Extract provided
--------------------------------

Versions of packages unzip depends on:
ii  libc6                         2.3.1-10   GNU C Library: Shared libraries an

-- no debconf information

Revision history for this message

Young-Ho Cha (ganadist-gmail) wrote on 2004-12-06:

when unzip extract filename , unzip handle with 7 bit filename.
so filenames with non-latin1 characters are broken.

I described in gentoo bugzilla #69945. and reported zip-bug form.

Revision history for this message

In Debian Bug tracker #197428, Matthias Klose (doko-cs) wrote on 2005-02-12: tagging unzip reports + patch

tags 197427 + patch
tags 197428 + patch
thanks

patch proposal at http://ftp.mizi.com/~ganadist/unzip-locale.diff

Revision history for this message

Matthias Klose (doko) wrote on 2005-03-04:

patch found at http://ftp.mizi.com/~ganadist/unzip-locale.diff Edit (6.3 KiB, text/plain)

Created an attachment (id=1511)
patch found at http://ftp.mizi.com/~ganadist/unzip-locale.diff

Revision history for this message

Matthias Klose (doko) wrote on 2005-03-04:

the patch gets the encoding of the filenames in the archive from the current
locale (LANG), which is most likely correct, if the archives stay in the same
country. But you get wrong results extracting an archive from Russia in Japan.

Are these cases uncommon enough, and we should apply the patch anyway?

Revision history for this message

Martin Bergner (martin-bergner) wrote on 2006-03-28:

what is the progress on this, is the patch in there?

Revision history for this message

Rocco Stanzione (trappist) wrote on 2006-08-29:

Closing after several months without a reply. If this is still a problem, please reply or reopen the bug.

--------------------------------

Data extract
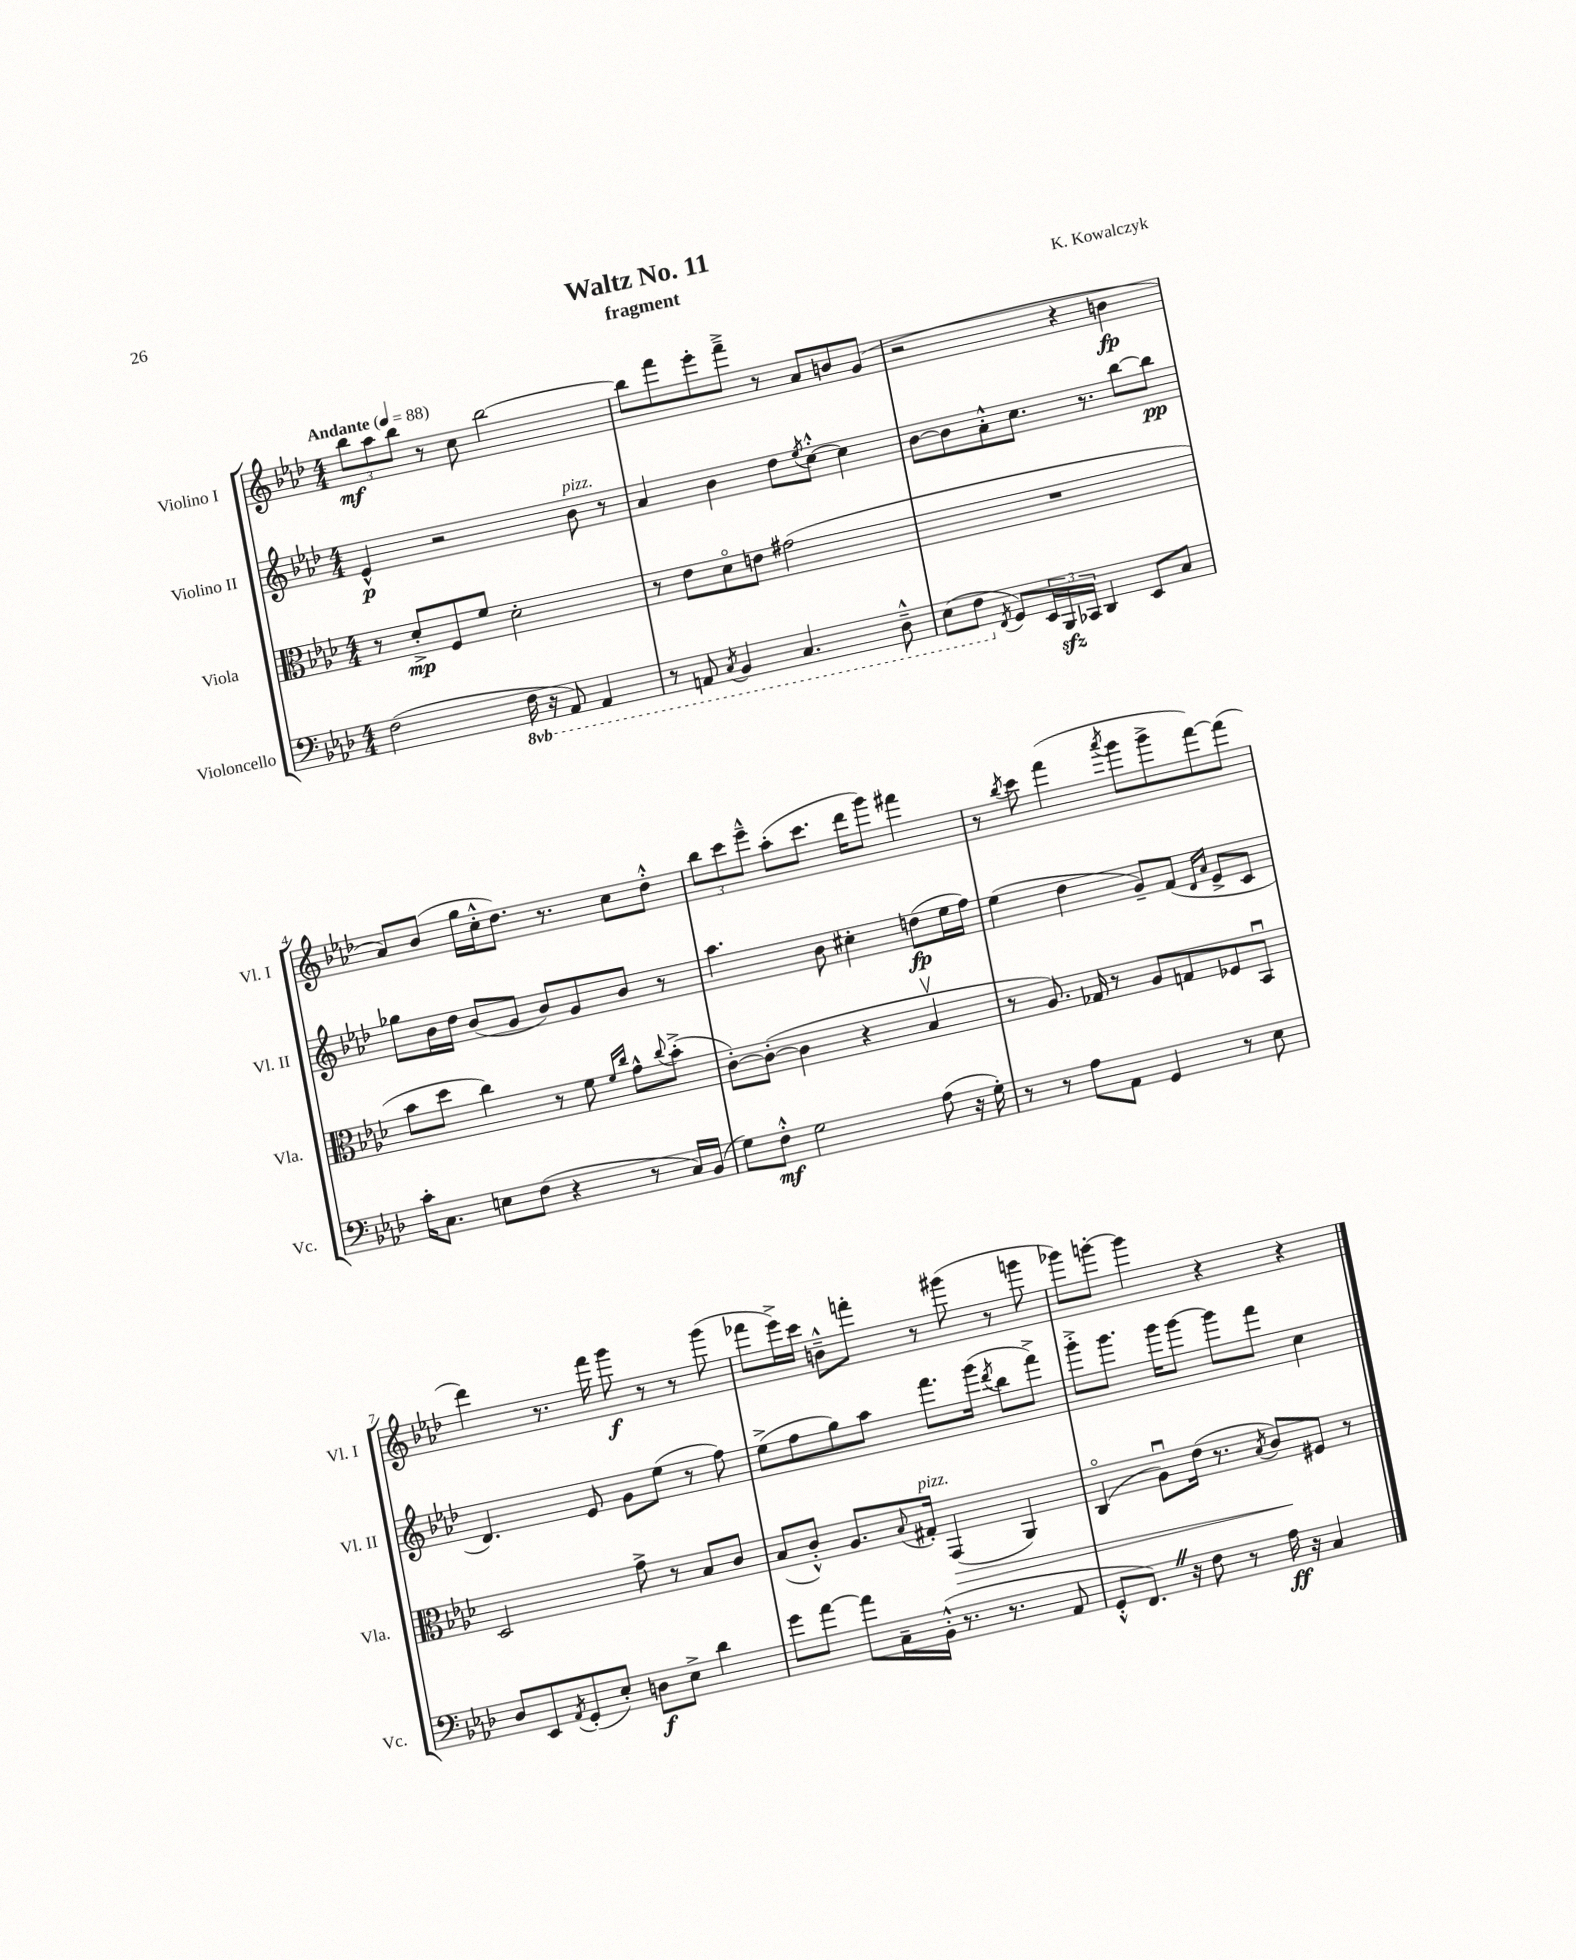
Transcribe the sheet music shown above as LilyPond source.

--------------------------------

Aim of the exercise
Starting at the words "tags 197427 +" and stopping after "an attachment (id=1511)", copy that stretch of the bug thread about unzip filenames with "attachment" swapped for "file".

Output
tags 197427 + patch
tags 197428 + patch
thanks

patch proposal at http://ftp.mizi.com/~ganadist/unzip-locale.diff

Revision history for this message

Matthias Klose (doko) wrote on 2005-03-04:

patch found at http://ftp.mizi.com/~ganadist/unzip-locale.diff Edit (6.3 KiB, text/plain)

Created an file (id=1511)